- Opening Delimiter -
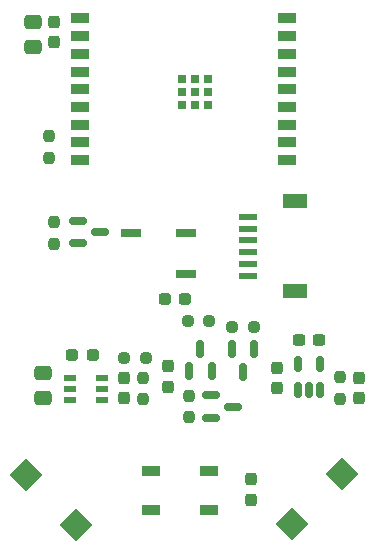
<source format=gbr>
%TF.GenerationSoftware,KiCad,Pcbnew,8.0.2*%
%TF.CreationDate,2024-07-05T22:45:23+08:00*%
%TF.ProjectId,controller,636f6e74-726f-46c6-9c65-722e6b696361,rev?*%
%TF.SameCoordinates,Original*%
%TF.FileFunction,Paste,Top*%
%TF.FilePolarity,Positive*%
%FSLAX46Y46*%
G04 Gerber Fmt 4.6, Leading zero omitted, Abs format (unit mm)*
G04 Created by KiCad (PCBNEW 8.0.2) date 2024-07-05 22:45:23*
%MOMM*%
%LPD*%
G01*
G04 APERTURE LIST*
G04 Aperture macros list*
%AMRoundRect*
0 Rectangle with rounded corners*
0 $1 Rounding radius*
0 $2 $3 $4 $5 $6 $7 $8 $9 X,Y pos of 4 corners*
0 Add a 4 corners polygon primitive as box body*
4,1,4,$2,$3,$4,$5,$6,$7,$8,$9,$2,$3,0*
0 Add four circle primitives for the rounded corners*
1,1,$1+$1,$2,$3*
1,1,$1+$1,$4,$5*
1,1,$1+$1,$6,$7*
1,1,$1+$1,$8,$9*
0 Add four rect primitives between the rounded corners*
20,1,$1+$1,$2,$3,$4,$5,0*
20,1,$1+$1,$4,$5,$6,$7,0*
20,1,$1+$1,$6,$7,$8,$9,0*
20,1,$1+$1,$8,$9,$2,$3,0*%
%AMRotRect*
0 Rectangle, with rotation*
0 The origin of the aperture is its center*
0 $1 length*
0 $2 width*
0 $3 Rotation angle, in degrees counterclockwise*
0 Add horizontal line*
21,1,$1,$2,0,0,$3*%
G04 Aperture macros list end*
%ADD10R,1.500000X0.900000*%
%ADD11RoundRect,0.150000X-0.587500X-0.150000X0.587500X-0.150000X0.587500X0.150000X-0.587500X0.150000X0*%
%ADD12RoundRect,0.237500X0.237500X-0.300000X0.237500X0.300000X-0.237500X0.300000X-0.237500X-0.300000X0*%
%ADD13R,2.000000X1.200000*%
%ADD14R,1.600000X0.600000*%
%ADD15RoundRect,0.150000X0.150000X-0.512500X0.150000X0.512500X-0.150000X0.512500X-0.150000X-0.512500X0*%
%ADD16RoundRect,0.237500X0.237500X-0.250000X0.237500X0.250000X-0.237500X0.250000X-0.237500X-0.250000X0*%
%ADD17RoundRect,0.150000X-0.150000X0.587500X-0.150000X-0.587500X0.150000X-0.587500X0.150000X0.587500X0*%
%ADD18RotRect,2.000000X2.000000X45.000000*%
%ADD19RoundRect,0.237500X-0.250000X-0.237500X0.250000X-0.237500X0.250000X0.237500X-0.250000X0.237500X0*%
%ADD20RoundRect,0.237500X0.237500X-0.287500X0.237500X0.287500X-0.237500X0.287500X-0.237500X-0.287500X0*%
%ADD21RoundRect,0.250000X-0.475000X0.337500X-0.475000X-0.337500X0.475000X-0.337500X0.475000X0.337500X0*%
%ADD22RoundRect,0.237500X0.287500X0.237500X-0.287500X0.237500X-0.287500X-0.237500X0.287500X-0.237500X0*%
%ADD23RoundRect,0.237500X0.250000X0.237500X-0.250000X0.237500X-0.250000X-0.237500X0.250000X-0.237500X0*%
%ADD24RotRect,2.000000X2.000000X135.000000*%
%ADD25RoundRect,0.150000X0.150000X-0.587500X0.150000X0.587500X-0.150000X0.587500X-0.150000X-0.587500X0*%
%ADD26RoundRect,0.237500X-0.287500X-0.237500X0.287500X-0.237500X0.287500X0.237500X-0.287500X0.237500X0*%
%ADD27R,0.700000X0.700000*%
%ADD28RoundRect,0.237500X-0.237500X0.300000X-0.237500X-0.300000X0.237500X-0.300000X0.237500X0.300000X0*%
%ADD29RoundRect,0.250000X0.475000X-0.337500X0.475000X0.337500X-0.475000X0.337500X-0.475000X-0.337500X0*%
%ADD30RoundRect,0.237500X-0.237500X0.250000X-0.237500X-0.250000X0.237500X-0.250000X0.237500X0.250000X0*%
%ADD31R,1.100000X0.600000*%
%ADD32RoundRect,0.237500X-0.300000X-0.237500X0.300000X-0.237500X0.300000X0.237500X-0.300000X0.237500X0*%
%ADD33R,1.700000X0.700000*%
G04 APERTURE END LIST*
D10*
%TO.C,D3*%
X125450000Y-103950000D03*
X125450000Y-100650000D03*
X120550000Y-100650000D03*
X120550000Y-103950000D03*
%TD*%
D11*
%TO.C,Q3*%
X114420000Y-79450000D03*
X114420000Y-81350000D03*
X116295000Y-80400000D03*
%TD*%
D12*
%TO.C,C4*%
X118312500Y-94437500D03*
X118312500Y-92712500D03*
%TD*%
D13*
%TO.C,J3*%
X132800000Y-85400000D03*
X132800000Y-77800000D03*
D14*
X128800000Y-79100000D03*
X128800000Y-80100000D03*
X128800000Y-81100000D03*
X128800000Y-82100000D03*
X128800000Y-83100000D03*
X128800000Y-84100000D03*
%TD*%
D15*
%TO.C,U3*%
X133012500Y-93800000D03*
X133962500Y-93800000D03*
X134912500Y-93800000D03*
X134912500Y-91525000D03*
X133012500Y-91525000D03*
%TD*%
D16*
%TO.C,R11*%
X112400000Y-81387500D03*
X112400000Y-79562500D03*
%TD*%
D17*
%TO.C,Q2*%
X129312500Y-90325000D03*
X127412500Y-90325000D03*
X128362500Y-92200000D03*
%TD*%
D12*
%TO.C,C7*%
X131262500Y-93625000D03*
X131262500Y-91900000D03*
%TD*%
D18*
%TO.C,SW1*%
X132478680Y-105121320D03*
X136721320Y-100878680D03*
%TD*%
D16*
%TO.C,R1*%
X136612500Y-94500000D03*
X136612500Y-92675000D03*
%TD*%
D19*
%TO.C,R10*%
X123700000Y-87925000D03*
X125525000Y-87925000D03*
%TD*%
D16*
%TO.C,R3*%
X119912500Y-94537500D03*
X119912500Y-92712500D03*
%TD*%
%TO.C,R8*%
X123750000Y-96087500D03*
X123750000Y-94262500D03*
%TD*%
D20*
%TO.C,D2*%
X122012500Y-93500000D03*
X122012500Y-91750000D03*
%TD*%
D21*
%TO.C,C2*%
X110600000Y-62625000D03*
X110600000Y-64700000D03*
%TD*%
D12*
%TO.C,C1*%
X138212500Y-94450000D03*
X138212500Y-92725000D03*
%TD*%
D22*
%TO.C,D5*%
X123487500Y-86100000D03*
X121737500Y-86100000D03*
%TD*%
D23*
%TO.C,R4*%
X120125000Y-91025000D03*
X118300000Y-91025000D03*
%TD*%
D24*
%TO.C,SW5*%
X114200000Y-105200000D03*
X109957360Y-100957360D03*
%TD*%
D25*
%TO.C,D4*%
X123812500Y-92150000D03*
X125712500Y-92150000D03*
X124762500Y-90275000D03*
%TD*%
D26*
%TO.C,D1*%
X113912500Y-90775000D03*
X115662500Y-90775000D03*
%TD*%
D11*
%TO.C,Q1*%
X125675000Y-94225000D03*
X125675000Y-96125000D03*
X127550000Y-95175000D03*
%TD*%
D10*
%TO.C,U4*%
X114600000Y-62300000D03*
X114600000Y-63800000D03*
X114600000Y-65300000D03*
X114600000Y-66800000D03*
X114600000Y-68300000D03*
X114600000Y-69800000D03*
X114600000Y-71300000D03*
X114600000Y-72800000D03*
X114600000Y-74300000D03*
X132100000Y-74300000D03*
X132100000Y-72800000D03*
X132100000Y-71300000D03*
X132100000Y-69800000D03*
X132100000Y-68300000D03*
X132100000Y-66800000D03*
X132100000Y-65300000D03*
X132100000Y-63800000D03*
X132100000Y-62300000D03*
D27*
X123210000Y-67400000D03*
X123210000Y-68500000D03*
X123210000Y-69600000D03*
X124260000Y-67400000D03*
X124260000Y-68500000D03*
X124260000Y-69600000D03*
X125410000Y-67400000D03*
X125410000Y-68500000D03*
X125410000Y-69600000D03*
%TD*%
D28*
%TO.C,C11*%
X129000000Y-101337500D03*
X129000000Y-103062500D03*
%TD*%
D29*
%TO.C,C5*%
X111462500Y-94412500D03*
X111462500Y-92337500D03*
%TD*%
D30*
%TO.C,R2*%
X111900000Y-72287500D03*
X111900000Y-74112500D03*
%TD*%
D31*
%TO.C,U1*%
X113712500Y-92725000D03*
X113712500Y-93675000D03*
X113712500Y-94625000D03*
X116412500Y-94625000D03*
X116412500Y-93675000D03*
X116412500Y-92725000D03*
%TD*%
D19*
%TO.C,R9*%
X127450000Y-88400000D03*
X129275000Y-88400000D03*
%TD*%
D32*
%TO.C,C9*%
X133100000Y-89562500D03*
X134825000Y-89562500D03*
%TD*%
D33*
%TO.C,BUZZER2*%
X123500000Y-80450000D03*
X118900000Y-80450000D03*
X123500000Y-83950000D03*
%TD*%
D28*
%TO.C,C3*%
X112400000Y-62600000D03*
X112400000Y-64325000D03*
%TD*%
M02*

</source>
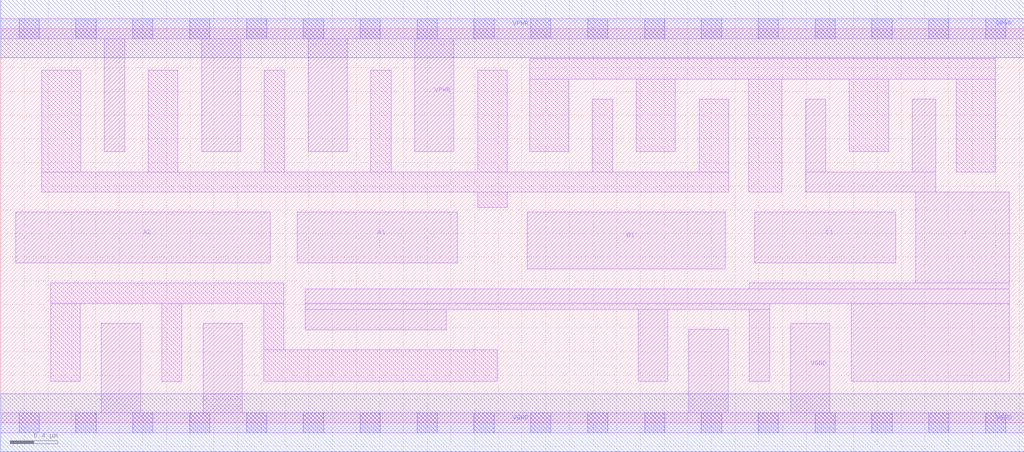
<source format=lef>
# Copyright 2020 The SkyWater PDK Authors
#
# Licensed under the Apache License, Version 2.0 (the "License");
# you may not use this file except in compliance with the License.
# You may obtain a copy of the License at
#
#     https://www.apache.org/licenses/LICENSE-2.0
#
# Unless required by applicable law or agreed to in writing, software
# distributed under the License is distributed on an "AS IS" BASIS,
# WITHOUT WARRANTIES OR CONDITIONS OF ANY KIND, either express or implied.
# See the License for the specific language governing permissions and
# limitations under the License.
#
# SPDX-License-Identifier: Apache-2.0

VERSION 5.7 ;
  NAMESCASESENSITIVE ON ;
  NOWIREEXTENSIONATPIN ON ;
  DIVIDERCHAR "/" ;
  BUSBITCHARS "[]" ;
UNITS
  DATABASE MICRONS 200 ;
END UNITS
MACRO sky130_fd_sc_hs__a211oi_4
  CLASS CORE ;
  SOURCE USER ;
  FOREIGN sky130_fd_sc_hs__a211oi_4 ;
  ORIGIN  0.000000  0.000000 ;
  SIZE  8.640000 BY  3.330000 ;
  SYMMETRY X Y ;
  SITE unit ;
  PIN A1
    ANTENNAGATEAREA  1.116000 ;
    DIRECTION INPUT ;
    USE SIGNAL ;
    PORT
      LAYER li1 ;
        RECT 2.505000 1.350000 3.855000 1.780000 ;
    END
  END A1
  PIN A2
    ANTENNAGATEAREA  1.116000 ;
    DIRECTION INPUT ;
    USE SIGNAL ;
    PORT
      LAYER li1 ;
        RECT 0.125000 1.350000 2.275000 1.780000 ;
    END
  END A2
  PIN B1
    ANTENNAGATEAREA  0.894000 ;
    DIRECTION INPUT ;
    USE SIGNAL ;
    PORT
      LAYER li1 ;
        RECT 4.445000 1.300000 6.115000 1.780000 ;
    END
  END B1
  PIN C1
    ANTENNAGATEAREA  0.894000 ;
    DIRECTION INPUT ;
    USE SIGNAL ;
    PORT
      LAYER li1 ;
        RECT 6.365000 1.350000 7.555000 1.780000 ;
    END
  END C1
  PIN Y
    ANTENNADIFFAREA  1.685800 ;
    DIRECTION OUTPUT ;
    USE SIGNAL ;
    PORT
      LAYER li1 ;
        RECT 2.570000 0.785000 3.760000 0.960000 ;
        RECT 2.570000 0.960000 6.490000 1.010000 ;
        RECT 2.570000 1.010000 8.515000 1.130000 ;
        RECT 5.380000 0.350000 5.630000 0.960000 ;
        RECT 6.320000 0.350000 6.490000 0.960000 ;
        RECT 6.320000 1.130000 8.515000 1.180000 ;
        RECT 6.795000 1.950000 7.895000 2.120000 ;
        RECT 6.795000 2.120000 6.965000 2.735000 ;
        RECT 7.180000 0.350000 8.515000 1.010000 ;
        RECT 7.695000 2.120000 7.895000 2.735000 ;
        RECT 7.725000 1.180000 8.515000 1.950000 ;
    END
  END Y
  PIN VGND
    DIRECTION INOUT ;
    USE GROUND ;
    PORT
      LAYER li1 ;
        RECT 0.000000 -0.085000 8.640000 0.085000 ;
        RECT 0.850000  0.085000 1.180000 0.840000 ;
        RECT 1.710000  0.085000 2.040000 0.840000 ;
        RECT 5.810000  0.085000 6.140000 0.790000 ;
        RECT 6.670000  0.085000 7.000000 0.840000 ;
      LAYER mcon ;
        RECT 0.155000 -0.085000 0.325000 0.085000 ;
        RECT 0.635000 -0.085000 0.805000 0.085000 ;
        RECT 1.115000 -0.085000 1.285000 0.085000 ;
        RECT 1.595000 -0.085000 1.765000 0.085000 ;
        RECT 2.075000 -0.085000 2.245000 0.085000 ;
        RECT 2.555000 -0.085000 2.725000 0.085000 ;
        RECT 3.035000 -0.085000 3.205000 0.085000 ;
        RECT 3.515000 -0.085000 3.685000 0.085000 ;
        RECT 3.995000 -0.085000 4.165000 0.085000 ;
        RECT 4.475000 -0.085000 4.645000 0.085000 ;
        RECT 4.955000 -0.085000 5.125000 0.085000 ;
        RECT 5.435000 -0.085000 5.605000 0.085000 ;
        RECT 5.915000 -0.085000 6.085000 0.085000 ;
        RECT 6.395000 -0.085000 6.565000 0.085000 ;
        RECT 6.875000 -0.085000 7.045000 0.085000 ;
        RECT 7.355000 -0.085000 7.525000 0.085000 ;
        RECT 7.835000 -0.085000 8.005000 0.085000 ;
        RECT 8.315000 -0.085000 8.485000 0.085000 ;
      LAYER met1 ;
        RECT 0.000000 -0.245000 8.640000 0.245000 ;
    END
  END VGND
  PIN VPWR
    DIRECTION INOUT ;
    USE POWER ;
    PORT
      LAYER li1 ;
        RECT 0.000000 3.245000 8.640000 3.415000 ;
        RECT 0.875000 2.290000 1.045000 3.245000 ;
        RECT 1.695000 2.290000 2.025000 3.245000 ;
        RECT 2.595000 2.290000 2.925000 3.245000 ;
        RECT 3.495000 2.290000 3.825000 3.245000 ;
      LAYER mcon ;
        RECT 0.155000 3.245000 0.325000 3.415000 ;
        RECT 0.635000 3.245000 0.805000 3.415000 ;
        RECT 1.115000 3.245000 1.285000 3.415000 ;
        RECT 1.595000 3.245000 1.765000 3.415000 ;
        RECT 2.075000 3.245000 2.245000 3.415000 ;
        RECT 2.555000 3.245000 2.725000 3.415000 ;
        RECT 3.035000 3.245000 3.205000 3.415000 ;
        RECT 3.515000 3.245000 3.685000 3.415000 ;
        RECT 3.995000 3.245000 4.165000 3.415000 ;
        RECT 4.475000 3.245000 4.645000 3.415000 ;
        RECT 4.955000 3.245000 5.125000 3.415000 ;
        RECT 5.435000 3.245000 5.605000 3.415000 ;
        RECT 5.915000 3.245000 6.085000 3.415000 ;
        RECT 6.395000 3.245000 6.565000 3.415000 ;
        RECT 6.875000 3.245000 7.045000 3.415000 ;
        RECT 7.355000 3.245000 7.525000 3.415000 ;
        RECT 7.835000 3.245000 8.005000 3.415000 ;
        RECT 8.315000 3.245000 8.485000 3.415000 ;
      LAYER met1 ;
        RECT 0.000000 3.085000 8.640000 3.575000 ;
    END
  END VPWR
  OBS
    LAYER li1 ;
      RECT 0.345000 1.950000 6.145000 2.120000 ;
      RECT 0.345000 2.120000 0.675000 2.980000 ;
      RECT 0.420000 0.350000 0.670000 1.010000 ;
      RECT 0.420000 1.010000 2.390000 1.180000 ;
      RECT 1.245000 2.120000 1.495000 2.980000 ;
      RECT 1.360000 0.350000 1.530000 1.010000 ;
      RECT 2.220000 0.350000 4.190000 0.615000 ;
      RECT 2.220000 0.615000 2.390000 1.010000 ;
      RECT 2.225000 2.120000 2.395000 2.980000 ;
      RECT 3.125000 2.120000 3.295000 2.980000 ;
      RECT 4.025000 1.820000 4.275000 1.950000 ;
      RECT 4.025000 2.120000 4.275000 2.980000 ;
      RECT 4.465000 2.290000 4.795000 2.905000 ;
      RECT 4.465000 2.905000 8.395000 3.075000 ;
      RECT 4.995000 2.120000 5.165000 2.735000 ;
      RECT 5.365000 2.290000 5.695000 2.905000 ;
      RECT 5.895000 2.120000 6.145000 2.735000 ;
      RECT 6.315000 1.950000 6.595000 2.905000 ;
      RECT 7.165000 2.290000 7.495000 2.905000 ;
      RECT 8.065000 2.120000 8.395000 2.905000 ;
  END
END sky130_fd_sc_hs__a211oi_4

</source>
- Closing Delimiter -
Directions =>
Beginning with the line above that contains "RECT 6.365000 1.350000", copy each line exactly up to and including the line that contains "RECT 2.570000 0.785000", and go no further.

Exercise output =>
        RECT 6.365000 1.350000 7.555000 1.780000 ;
    END
  END C1
  PIN Y
    ANTENNADIFFAREA  1.685800 ;
    DIRECTION OUTPUT ;
    USE SIGNAL ;
    PORT
      LAYER li1 ;
        RECT 2.570000 0.785000 3.760000 0.960000 ;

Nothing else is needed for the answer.